Selected passage
On some fronts, Dr. Trehan has far outstripped the West. Most American cardiac surgeons still hesitate to perform ''beating heart'' surgery, which does not require stopping the heart or using a heart-lung machine. The procedure reduces trauma to the body but is challenging to perform. Escorts has done about 10,000 beating heart surgeries, including 4,000 last year alone, putting it in the top tier worldwide for this procedure.

The center devotes 10 percent of its income to free care for the poor and subsidizes care for government employees, members of the military and retirees. Staff members in its mobile echocardiogram van see 100,000 villagers a year.

posted by infini at 8:25 AM on March 11, 2012 [3 favorites]


Puny class sizes and overly stringent entrance requirements for med students here in the US have kept the pool of doctors, especially specialists, criminally low. This drives health care costs through the roof, negatively impacts availability of quality care, and pillages medical professionals from developing countries. Talented and intelligent students are shunted to law school as a matter of course, rather than medicine, the sciences or engineering.

The higher education system here in the US is precariously close to teetering into "negative societal impact" territory - with ludicrous tuitions, usurious loans, piddling pay for researchers, and now this as well.
posted by Slap*Happy at 8:37 AM on March 11, 2012 [5 favorites]


It also matters because some countries to which doctors emigrate -- notably Canada -- then, ironically, do not allow those doctors to practice as doctors. There are MDs in Canada working as orderlies and personal care attendants, as well as a taxi drivers, because our laws don't allow them to practice without very lengthy recertification.

A doctor from Lusaka is not as competent as one from Toronto. It's not because of intelligence, it's due to their different training environments. If a doctor is used to working with power tools in the OR they're probably going to need to train in our system before working outside of a teaching environment.
posted by Orange Pamplemousse at 8:38 AM on March 11, 2012 [1 favorite]


It matters because health care is not something which should be determined by the Market ... Canada loses orthopaedic surgeons to the US, after paying $100,000s to train them. Either they should have to stay, or repay the subsidy

While forced settlement may seem like logical solution to the problem, restricting people's right to education and freedom of movement creates more new problems more than it does solving the current one.

Instead of making certain forms of higher education less appealing, why not go at the root of the problem and offer secondary and higher education to more people?

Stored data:
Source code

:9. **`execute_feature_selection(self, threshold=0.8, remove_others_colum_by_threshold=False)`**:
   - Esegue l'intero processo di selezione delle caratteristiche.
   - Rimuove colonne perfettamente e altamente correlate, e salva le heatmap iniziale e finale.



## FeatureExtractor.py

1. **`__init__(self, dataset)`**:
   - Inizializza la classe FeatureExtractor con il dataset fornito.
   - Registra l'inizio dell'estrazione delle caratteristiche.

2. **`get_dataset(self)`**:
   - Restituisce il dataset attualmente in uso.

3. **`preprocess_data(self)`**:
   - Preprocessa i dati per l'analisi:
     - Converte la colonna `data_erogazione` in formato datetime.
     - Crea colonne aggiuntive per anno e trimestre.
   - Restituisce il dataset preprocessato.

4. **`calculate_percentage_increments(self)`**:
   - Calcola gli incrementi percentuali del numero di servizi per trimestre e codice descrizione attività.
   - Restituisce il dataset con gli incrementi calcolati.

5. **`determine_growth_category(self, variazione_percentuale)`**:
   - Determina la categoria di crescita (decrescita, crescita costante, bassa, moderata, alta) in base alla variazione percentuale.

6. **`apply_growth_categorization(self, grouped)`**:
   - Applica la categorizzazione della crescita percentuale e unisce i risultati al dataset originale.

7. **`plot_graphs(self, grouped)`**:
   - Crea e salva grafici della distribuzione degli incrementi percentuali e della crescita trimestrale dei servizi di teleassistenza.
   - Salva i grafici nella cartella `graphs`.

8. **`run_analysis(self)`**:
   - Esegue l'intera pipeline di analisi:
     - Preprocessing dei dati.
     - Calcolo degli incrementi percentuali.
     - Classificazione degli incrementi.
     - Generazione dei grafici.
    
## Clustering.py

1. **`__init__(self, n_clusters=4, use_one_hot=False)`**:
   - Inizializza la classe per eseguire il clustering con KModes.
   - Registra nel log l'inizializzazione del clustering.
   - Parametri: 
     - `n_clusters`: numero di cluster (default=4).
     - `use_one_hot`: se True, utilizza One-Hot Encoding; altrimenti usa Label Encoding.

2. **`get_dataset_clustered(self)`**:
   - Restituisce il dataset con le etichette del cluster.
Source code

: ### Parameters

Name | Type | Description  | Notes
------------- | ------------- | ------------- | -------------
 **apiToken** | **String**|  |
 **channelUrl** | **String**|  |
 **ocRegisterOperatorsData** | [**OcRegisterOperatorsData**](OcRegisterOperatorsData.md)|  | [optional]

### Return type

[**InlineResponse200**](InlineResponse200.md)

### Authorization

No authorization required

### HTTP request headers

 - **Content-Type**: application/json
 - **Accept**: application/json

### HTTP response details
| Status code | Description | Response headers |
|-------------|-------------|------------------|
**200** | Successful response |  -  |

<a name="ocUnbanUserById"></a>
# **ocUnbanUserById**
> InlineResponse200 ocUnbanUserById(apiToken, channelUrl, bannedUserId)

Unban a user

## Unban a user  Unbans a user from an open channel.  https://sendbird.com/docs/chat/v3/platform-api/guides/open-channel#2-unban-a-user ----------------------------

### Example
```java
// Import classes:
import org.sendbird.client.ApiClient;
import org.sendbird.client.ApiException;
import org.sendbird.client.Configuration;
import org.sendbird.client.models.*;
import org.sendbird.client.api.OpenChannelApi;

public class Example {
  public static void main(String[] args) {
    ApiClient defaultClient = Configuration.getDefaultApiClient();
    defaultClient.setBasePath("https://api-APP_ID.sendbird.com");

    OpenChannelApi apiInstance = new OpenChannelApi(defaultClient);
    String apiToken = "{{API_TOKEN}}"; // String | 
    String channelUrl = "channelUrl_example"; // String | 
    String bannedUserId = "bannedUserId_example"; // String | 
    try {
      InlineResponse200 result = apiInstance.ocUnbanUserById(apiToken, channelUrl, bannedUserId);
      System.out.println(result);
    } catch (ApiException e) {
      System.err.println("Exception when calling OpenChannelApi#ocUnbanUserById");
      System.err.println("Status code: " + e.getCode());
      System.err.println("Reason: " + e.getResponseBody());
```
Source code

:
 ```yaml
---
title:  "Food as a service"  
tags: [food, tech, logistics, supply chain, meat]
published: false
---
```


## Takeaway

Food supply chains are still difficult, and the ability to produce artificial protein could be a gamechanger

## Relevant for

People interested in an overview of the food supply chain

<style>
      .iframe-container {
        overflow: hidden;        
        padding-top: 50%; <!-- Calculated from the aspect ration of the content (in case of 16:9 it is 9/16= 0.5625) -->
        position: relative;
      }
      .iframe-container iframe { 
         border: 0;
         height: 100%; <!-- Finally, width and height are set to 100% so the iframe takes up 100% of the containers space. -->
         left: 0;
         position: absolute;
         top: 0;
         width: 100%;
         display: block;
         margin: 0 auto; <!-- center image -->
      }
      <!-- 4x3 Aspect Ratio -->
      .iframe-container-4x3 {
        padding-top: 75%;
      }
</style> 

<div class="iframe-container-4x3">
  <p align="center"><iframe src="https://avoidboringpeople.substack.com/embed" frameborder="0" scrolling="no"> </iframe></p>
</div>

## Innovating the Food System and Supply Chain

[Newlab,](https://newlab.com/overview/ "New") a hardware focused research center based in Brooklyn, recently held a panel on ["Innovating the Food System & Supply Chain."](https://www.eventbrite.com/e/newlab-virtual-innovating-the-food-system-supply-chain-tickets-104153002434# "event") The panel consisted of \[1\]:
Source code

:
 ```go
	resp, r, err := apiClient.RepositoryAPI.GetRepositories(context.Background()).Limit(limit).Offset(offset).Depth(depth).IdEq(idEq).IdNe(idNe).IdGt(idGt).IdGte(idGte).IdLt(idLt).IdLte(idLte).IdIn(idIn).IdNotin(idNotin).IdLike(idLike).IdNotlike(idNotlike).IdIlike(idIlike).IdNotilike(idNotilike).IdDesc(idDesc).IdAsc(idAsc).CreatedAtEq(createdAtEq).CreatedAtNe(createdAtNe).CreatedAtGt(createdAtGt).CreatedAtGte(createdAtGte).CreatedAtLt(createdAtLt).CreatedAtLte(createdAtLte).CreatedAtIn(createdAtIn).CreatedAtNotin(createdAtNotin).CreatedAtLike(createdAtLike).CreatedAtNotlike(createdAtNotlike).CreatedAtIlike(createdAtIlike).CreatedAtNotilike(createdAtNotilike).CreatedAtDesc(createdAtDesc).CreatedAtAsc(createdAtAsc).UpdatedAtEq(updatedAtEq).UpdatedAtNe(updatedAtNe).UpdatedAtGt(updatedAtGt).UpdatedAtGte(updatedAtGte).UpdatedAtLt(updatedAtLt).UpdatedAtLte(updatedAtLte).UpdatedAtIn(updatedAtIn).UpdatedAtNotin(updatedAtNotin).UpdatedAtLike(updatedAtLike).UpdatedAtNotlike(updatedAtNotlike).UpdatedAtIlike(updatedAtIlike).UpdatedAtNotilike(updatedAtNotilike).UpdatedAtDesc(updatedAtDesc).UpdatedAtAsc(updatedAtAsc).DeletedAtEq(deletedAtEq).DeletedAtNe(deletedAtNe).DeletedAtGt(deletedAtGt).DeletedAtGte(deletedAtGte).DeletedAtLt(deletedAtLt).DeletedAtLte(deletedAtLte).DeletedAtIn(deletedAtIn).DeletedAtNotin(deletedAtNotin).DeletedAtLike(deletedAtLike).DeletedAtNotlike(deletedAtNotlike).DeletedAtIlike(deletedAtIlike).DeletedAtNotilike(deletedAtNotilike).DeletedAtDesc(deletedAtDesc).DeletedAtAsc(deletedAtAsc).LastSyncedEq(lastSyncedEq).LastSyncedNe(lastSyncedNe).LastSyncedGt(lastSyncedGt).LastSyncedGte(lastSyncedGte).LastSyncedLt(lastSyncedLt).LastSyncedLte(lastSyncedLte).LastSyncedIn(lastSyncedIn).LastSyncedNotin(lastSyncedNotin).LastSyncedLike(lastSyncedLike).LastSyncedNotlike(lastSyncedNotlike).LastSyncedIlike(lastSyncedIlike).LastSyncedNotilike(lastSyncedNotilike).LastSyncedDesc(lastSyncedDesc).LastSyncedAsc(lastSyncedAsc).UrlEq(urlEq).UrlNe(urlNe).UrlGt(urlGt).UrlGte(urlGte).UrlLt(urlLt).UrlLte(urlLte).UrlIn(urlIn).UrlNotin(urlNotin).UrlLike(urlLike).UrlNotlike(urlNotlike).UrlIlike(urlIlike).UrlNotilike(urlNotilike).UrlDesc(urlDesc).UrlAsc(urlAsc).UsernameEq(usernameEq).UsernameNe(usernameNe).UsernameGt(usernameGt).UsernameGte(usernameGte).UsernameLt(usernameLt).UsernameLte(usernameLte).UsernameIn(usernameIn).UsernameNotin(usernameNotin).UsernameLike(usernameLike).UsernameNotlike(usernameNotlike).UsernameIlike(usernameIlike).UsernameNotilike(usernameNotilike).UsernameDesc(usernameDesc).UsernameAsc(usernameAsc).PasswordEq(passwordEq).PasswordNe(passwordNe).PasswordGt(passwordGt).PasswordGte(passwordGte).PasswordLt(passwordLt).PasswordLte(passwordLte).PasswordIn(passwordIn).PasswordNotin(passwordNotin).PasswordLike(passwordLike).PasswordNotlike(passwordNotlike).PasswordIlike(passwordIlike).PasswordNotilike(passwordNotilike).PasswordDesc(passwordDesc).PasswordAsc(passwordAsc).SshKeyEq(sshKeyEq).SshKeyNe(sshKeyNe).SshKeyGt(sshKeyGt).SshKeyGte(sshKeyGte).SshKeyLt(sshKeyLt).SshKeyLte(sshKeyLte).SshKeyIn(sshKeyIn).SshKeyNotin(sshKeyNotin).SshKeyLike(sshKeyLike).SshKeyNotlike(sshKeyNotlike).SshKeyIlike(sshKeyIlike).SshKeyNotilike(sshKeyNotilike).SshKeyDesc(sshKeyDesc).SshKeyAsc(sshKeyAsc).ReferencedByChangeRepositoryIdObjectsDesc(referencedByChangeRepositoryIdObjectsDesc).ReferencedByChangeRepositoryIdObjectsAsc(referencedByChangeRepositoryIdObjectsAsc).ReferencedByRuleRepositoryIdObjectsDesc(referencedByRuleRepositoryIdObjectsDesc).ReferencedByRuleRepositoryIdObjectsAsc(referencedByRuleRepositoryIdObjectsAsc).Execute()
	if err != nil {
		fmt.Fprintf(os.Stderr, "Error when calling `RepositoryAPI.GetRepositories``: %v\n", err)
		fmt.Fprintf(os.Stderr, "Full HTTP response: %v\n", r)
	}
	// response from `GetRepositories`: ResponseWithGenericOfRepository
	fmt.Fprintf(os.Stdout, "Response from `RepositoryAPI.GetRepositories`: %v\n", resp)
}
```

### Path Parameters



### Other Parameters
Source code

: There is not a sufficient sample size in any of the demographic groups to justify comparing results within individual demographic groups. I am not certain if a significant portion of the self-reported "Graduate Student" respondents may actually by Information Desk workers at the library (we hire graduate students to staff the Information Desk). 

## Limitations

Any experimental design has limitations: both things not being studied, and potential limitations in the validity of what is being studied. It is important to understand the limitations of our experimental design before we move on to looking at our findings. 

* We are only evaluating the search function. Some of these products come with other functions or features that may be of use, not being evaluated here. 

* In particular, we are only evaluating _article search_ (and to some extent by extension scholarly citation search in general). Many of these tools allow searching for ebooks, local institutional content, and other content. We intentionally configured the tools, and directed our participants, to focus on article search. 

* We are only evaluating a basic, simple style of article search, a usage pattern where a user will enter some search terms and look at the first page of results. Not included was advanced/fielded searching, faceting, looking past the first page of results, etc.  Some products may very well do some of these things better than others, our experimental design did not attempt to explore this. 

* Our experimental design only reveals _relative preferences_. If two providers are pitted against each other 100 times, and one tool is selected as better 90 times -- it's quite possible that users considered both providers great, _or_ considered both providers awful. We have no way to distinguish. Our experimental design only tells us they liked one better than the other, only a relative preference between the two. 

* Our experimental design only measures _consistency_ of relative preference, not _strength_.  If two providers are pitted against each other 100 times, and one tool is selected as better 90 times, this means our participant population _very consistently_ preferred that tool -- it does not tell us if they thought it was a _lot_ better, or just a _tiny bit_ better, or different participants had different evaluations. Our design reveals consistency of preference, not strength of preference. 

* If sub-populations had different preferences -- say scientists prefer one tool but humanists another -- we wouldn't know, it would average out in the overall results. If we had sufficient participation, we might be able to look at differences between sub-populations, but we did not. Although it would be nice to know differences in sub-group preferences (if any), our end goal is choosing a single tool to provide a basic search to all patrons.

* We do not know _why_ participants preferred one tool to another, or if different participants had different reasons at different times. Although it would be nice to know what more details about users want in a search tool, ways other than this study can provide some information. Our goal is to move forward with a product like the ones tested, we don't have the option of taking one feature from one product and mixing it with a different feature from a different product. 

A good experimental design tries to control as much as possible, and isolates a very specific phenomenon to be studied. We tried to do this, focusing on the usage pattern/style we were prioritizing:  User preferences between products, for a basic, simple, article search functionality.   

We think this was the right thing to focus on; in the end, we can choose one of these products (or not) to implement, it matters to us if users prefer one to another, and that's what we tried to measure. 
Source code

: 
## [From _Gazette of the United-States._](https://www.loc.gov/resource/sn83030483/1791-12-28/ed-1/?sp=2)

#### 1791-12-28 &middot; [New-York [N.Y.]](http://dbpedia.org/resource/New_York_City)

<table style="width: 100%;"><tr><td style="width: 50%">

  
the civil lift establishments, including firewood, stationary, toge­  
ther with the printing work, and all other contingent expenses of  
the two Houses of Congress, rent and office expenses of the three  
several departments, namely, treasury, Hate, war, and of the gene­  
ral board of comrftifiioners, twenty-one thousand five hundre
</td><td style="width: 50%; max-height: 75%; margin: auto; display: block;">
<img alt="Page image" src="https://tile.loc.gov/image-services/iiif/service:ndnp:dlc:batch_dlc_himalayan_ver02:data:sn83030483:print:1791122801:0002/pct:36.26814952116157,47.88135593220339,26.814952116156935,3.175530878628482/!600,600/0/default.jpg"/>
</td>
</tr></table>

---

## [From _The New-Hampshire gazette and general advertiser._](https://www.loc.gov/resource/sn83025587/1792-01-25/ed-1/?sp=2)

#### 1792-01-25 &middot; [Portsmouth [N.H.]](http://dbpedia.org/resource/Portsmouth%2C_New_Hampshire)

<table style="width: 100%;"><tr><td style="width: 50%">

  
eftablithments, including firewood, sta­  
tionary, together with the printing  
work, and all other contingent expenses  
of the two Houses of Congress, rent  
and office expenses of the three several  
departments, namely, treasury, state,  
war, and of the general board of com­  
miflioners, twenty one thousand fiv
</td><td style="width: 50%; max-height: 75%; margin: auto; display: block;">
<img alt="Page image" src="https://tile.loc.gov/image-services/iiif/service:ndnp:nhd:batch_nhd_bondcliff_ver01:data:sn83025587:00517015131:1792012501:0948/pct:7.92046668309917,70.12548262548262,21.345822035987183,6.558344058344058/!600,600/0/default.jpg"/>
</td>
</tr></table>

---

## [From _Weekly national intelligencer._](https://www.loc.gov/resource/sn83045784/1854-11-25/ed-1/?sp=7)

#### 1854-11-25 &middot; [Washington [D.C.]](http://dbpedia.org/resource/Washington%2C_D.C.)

Requirement
Copy word for word everything in the discussion of doctors and medical training from "While forced settlement" down to "to more people?".

The completed task
While forced settlement may seem like logical solution to the problem, restricting people's right to education and freedom of movement creates more new problems more than it does solving the current one.

Instead of making certain forms of higher education less appealing, why not go at the root of the problem and offer secondary and higher education to more people?